IAS 10 – Events After the Reporting Period
Financial statements capture an entity’s financial position at a specific reporting date. However, life doesn’t stop once the books are closed—important events can occur between the end of the reporting period and the date when financial statements are authorized for issue. To address how such events should be treated, the International Accounting Standards Board (IASB) introduced IAS 10 – Events After the Reporting Period.
This standard ensures transparency and reliability by guiding when adjustments are required and when disclosure alone is sufficient.
Do dividends declared after year-end count as liabilities—or just footnotes?
IAS 10 bridges the gap between the reporting date and the reality that unfolds right after.
What Are “Events After the Reporting Period”?
IAS 10 defines these as events, both favorable and unfavorable, that occur between the end of the reporting period and the date when the financial statements are authorized for issue.
This period is critical because such events can influence stakeholders’ decisions if they significantly affect the entity’s financial position or performance.
Types of Events Under IAS 10
1. Adjusting Events
Events that provide additional evidence of conditions that existed at the reporting date. These require adjustments to the amounts recognized in the financial statements.
Examples:- Settlement of a lawsuit that confirms a present obligation existed at year-end.
- Bankruptcy of a customer that proves a receivable was already impaired at the reporting date.
- Discovery of errors or fraud showing financial statements were misstated.
2. Non-Adjusting Events
Events that indicate conditions that arose after the reporting period. These do not require adjustments but may require disclosure if material.
Examples:- A major business combination or disposal of a subsidiary after year-end.
- Natural disasters destroying assets after the reporting period.
- Announcing a restructuring plan after the reporting date.
Dividends
Dividends declared after the reporting period are not recognized as a liability at the reporting date, because no obligation existed then. Instead, they are disclosed in the notes to the financial statements.
Disclosure Requirements
For material non-adjusting events, an entity must disclose:
- The nature of the event.
- An estimate of its financial effect, or a statement that such an estimate cannot be made.
This ensures users of financial statements are aware of significant developments even if they do not impact the amounts reported at year-end.

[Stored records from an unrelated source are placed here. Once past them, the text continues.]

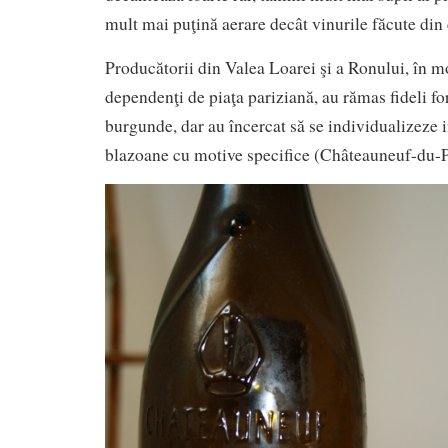
mult mai puţină aerare decât vinurile făcute din
Producătorii din Valea Loarei şi a Ronului, în m
dependenţi de piaţa pariziană, au rămas fideli fo
burgunde, dar au încercat să se individualizeze
blazoane cu motive specifice (Châteauneuf-du-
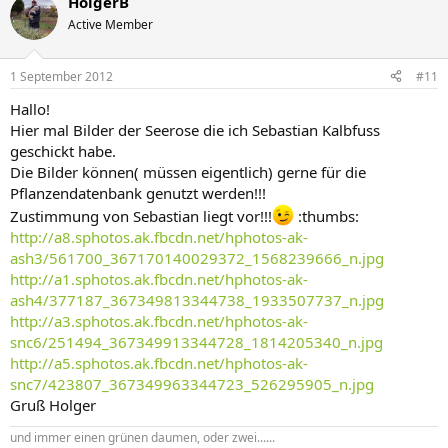
HolgerB
Active Member
1 September 2012
#11
Hallo!
Hier mal Bilder der Seerose die ich Sebastian Kalbfuss
geschickt habe.
Die Bilder können( müssen eigentlich) gerne für die
Pflanzendatenbank genutzt werden!!!
Zustimmung von Sebastian liegt vor!!!
:thumbs:
http://a8.sphotos.ak.fbcdn.net/hphotos-ak-
ash3/561700_367170140029372_1568239666_n.jpg
http://a1.sphotos.ak.fbcdn.net/hphotos-ak-
ash4/377187_367349813344738_1933507737_n.jpg
http://a3.sphotos.ak.fbcdn.net/hphotos-ak-
snc6/251494_367349913344728_1814205340_n.jpg
http://a5.sphotos.ak.fbcdn.net/hphotos-ak-
snc7/423807_367349963344723_526295905_n.jpg
Gruß Holger
und immer einen grünen daumen, oder zwei......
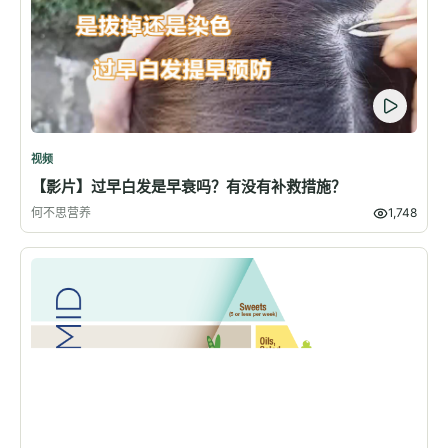
视频
【影片】过早白发是早衰吗？有没有补救措施？
何不思营养
1,748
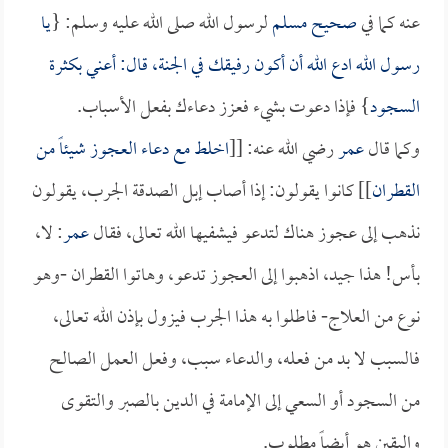
عنه كما في
صحيح مسلم
لرسول الله صلى الله عليه وسلم: {
يا
رسول الله ادع الله أن أكون رفيقك في الجنة، قال: أعني بكثرة
السجود
} فإذا دعوت بشيء فعزز دعاءك بفعل الأسباب.
وكما قال
عمر
رضي الله عنه: [[
اخلط مع دعاء العجوز شيئاً من
القطران
]] كانوا يقولون: إذا أصاب إبل الصدقة الجرب، يقولون
نذهب إلى عجوز هناك لتدعو فيشفيها الله تعالى، فقال
عمر
: لا،
بأس! هذا جيد، اذهبوا إلى العجوز تدعو، وهاتوا القطران -وهو
نوع من العلاج- فاطلوا به هذا الجرب فيزول بإذن الله تعالى،
فالسبب لا بد من فعله، والدعاء سبب، وفعل العمل الصالح
من السجود أو السعي إلى الإمامة في الدين بالصبر والتقوى
واليقين هو أيضاً مطلوب.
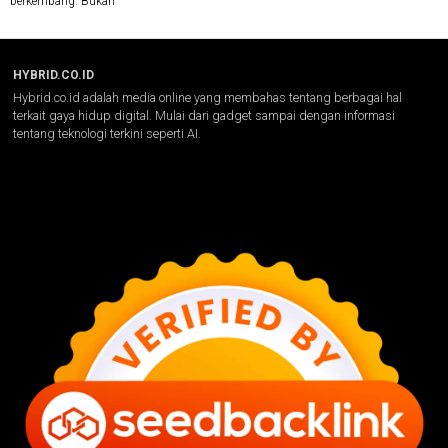
berkembang. Bukan
HYBRID.CO.ID
Hybrid.co.id adalah media online yang membahas tentang berbagai hal
terkait gaya hidup digital. Mulai dari gadget sampai dengan informasi
tentang teknologi terkini seperti AI.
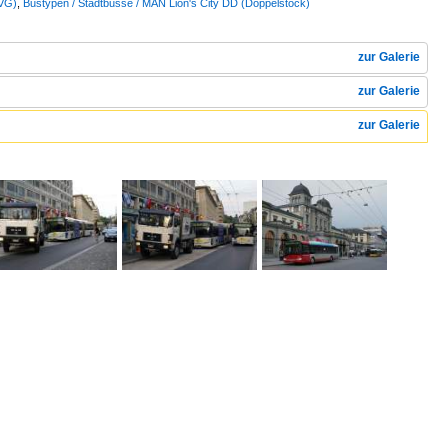
BVG)
,
Bustypen / Stadtbusse / MAN Lion's City DD (Doppelstock)
zur Galerie
zur Galerie
zur Galerie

Practical Importance of IAS 10
- Relevance: Ensures financial statements reflect the most accurate picture of conditions at year-end.
- Transparency: Provides stakeholders with insights about significant events occurring before issuance.
- Consistency: Establishes a clear framework across industries and jurisdictions.
Conclusion
IAS 10 – Events After the Reporting Period plays a crucial role in bridging the gap between the reporting date and the issuance date of financial statements. By distinguishing between adjusting and non-adjusting events, and clarifying the treatment of dividends, the standard ensures financial reporting remains both reliable and relevant for stakeholders.